Was this part of my mother’s natural reticence? But it’s exactly the kind of thing my grandmother would have talked about. Maybe, being the youngest and having the least contact with my mother’s extended family, I was somehow out of the loop?

Comments

  1. You weren’t out of the loop. I never knew your mother was born on Erev Yom Kippur. Grandmother only said wonderful things about Aunt Toby.

    • Hi Sharon,
      Thanks for your comment. Someone suggested that maybe my mother never even realized it herself.

  2. It’s interesting to hear more about your mother.

    Also, I never realized that the 8th year falls out on or close to the English date. But it makes sense; my husband’s English and Hebrew birthdays just coincided (4th of Tishrei), and he just turned an age that is 8 plus a multiple of 19.

    When I turned 38 it was actually off by a day.

    My oldest and youngest children are 11 years apart: their English birthdays are off by a day and their Hebrew birthdays are off by 2 days, but my daughter was born after sundown. So those years are actually a perfect match.

    • Tesyaa, she was a fascinating person. Few people knew her well, including me, it seems. The days don’t always match up, even at 19, often because of the February leap day.

  3. Dear Hannah,
    It sound like your mother was a naturally modest person who did not like to make a big deal about herself. (I have a husband like that).
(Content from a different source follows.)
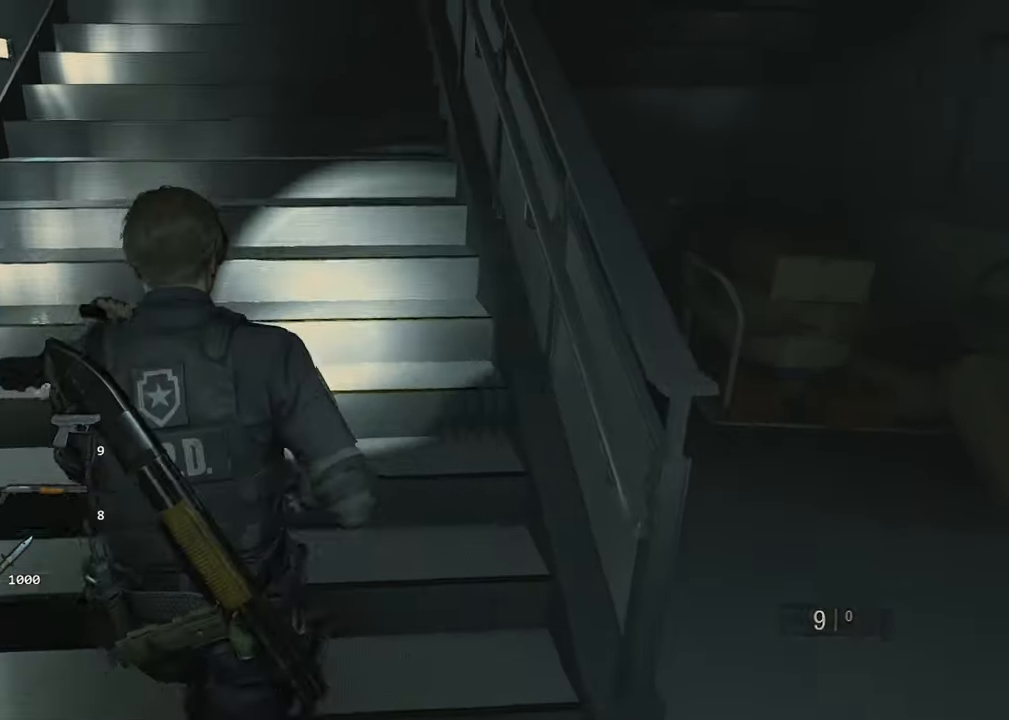
{"keys": ["shift", "w"], "mouse": []}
Your descriptions of her are hartwarming. I am so sorry you lost her early.
    Chag sameach,
    Ariela

  4. These are the kinds of things that if you start asking around you might find lots of interesting stories.

    There are usually one or two family members who are, by choice or default, keepers of the family memories.
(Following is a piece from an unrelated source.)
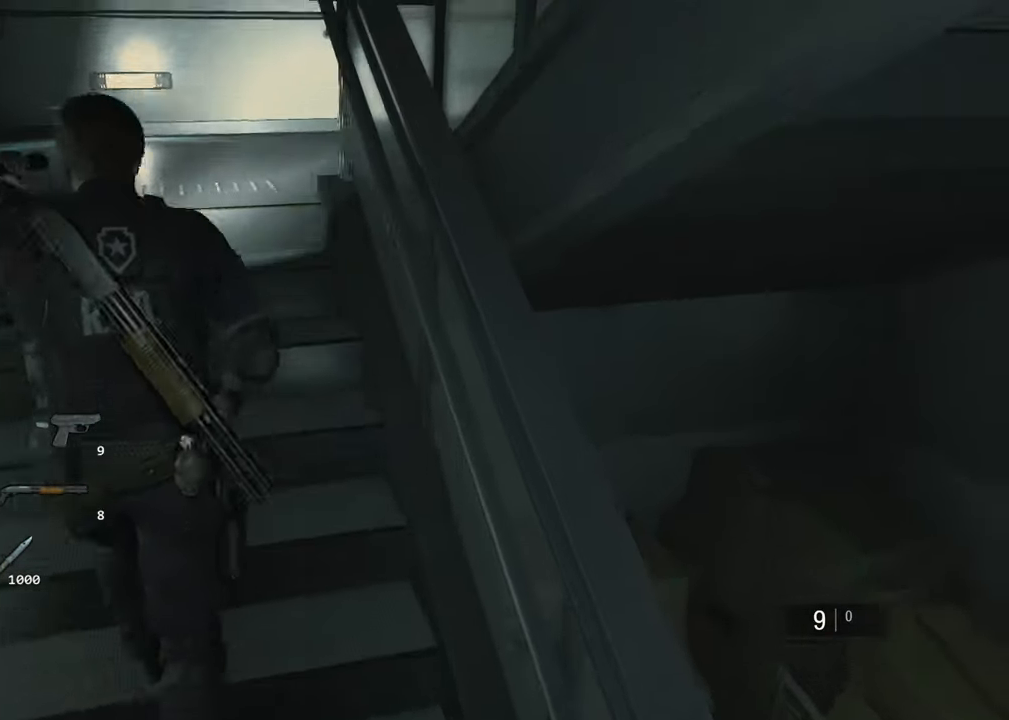
{"keys": ["shift", "w"], "mouse": [], "events": []}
    My mom is really into family tree stuff and she has troves of stories that she has gathered, just by asking questions…. (she grew up in a time when nobody talked about anything)

  5. Your post about your mother makes me think about my own mother – her birthday just passed, and then her yahrzeit is upcoming, the day before my son’s bar-mitzvah.

    One often thinks about missing loved ones on a holiday, but it is all the more poignant if one was at the funeral or knew the missing parent. As one of our shul’s biggest donors mentioned some names of dead loved ones from the bimah, I saw an elderly woman (who is a dear person) nodding her head to the names.

  6. Some people are just naturally reticent about talking about personal information; others just don’t see things like birthdays as a very big deal. There’s also this: a large number of Holocaust survivors became very reticent after they returned from the camps to talk about anything that happened in the past. One cousin explained it to me that thinking about her younger days, before the war, was just too painful. She said that life began again after the war and anything from before was locked inside of her, not for sharing, because start remembering one thing and then all the other things come along with it.

  7. were birthdays that big of a deal back then? we’re not even sure when my grandfather was born due to conflicting evidence. (otoh, we are celebrating my grandmother’s 100th in a few weeks)

  8. I’m beginning to think she didn’t know herself. ProfK, it’s true she didn’t have fond memories of her childhood in Germany, to say the least, and LoZ, birthdays weren’t a big deal. But she was Americanized enough that they weren’t ignored completely. She came to the US in 1936.

  9. Sibling of MominIsrael says

    MominIsrael

    The continuity is truly amazing. Through generations we are one.

    Our grandfather Pinchas Shlomo Ztz”l HY”D lived in Ozharov, a shtetl in Poland. The Nazis destroyed the entire community, except a handful of survivors (may they live long). Father tells me that he served as the Baal Tefila for Ne’ila in his Gerrer Shteibel in Ozharov. Perhaps the prayers he chanted Yom Kippur in Poland transmute into our our Mazal Tovs today and in the future.

    Thank you for sharing the thought.

  10. mominisrael says

    Thanks, sib, for sharing the memory of our father and grandfather.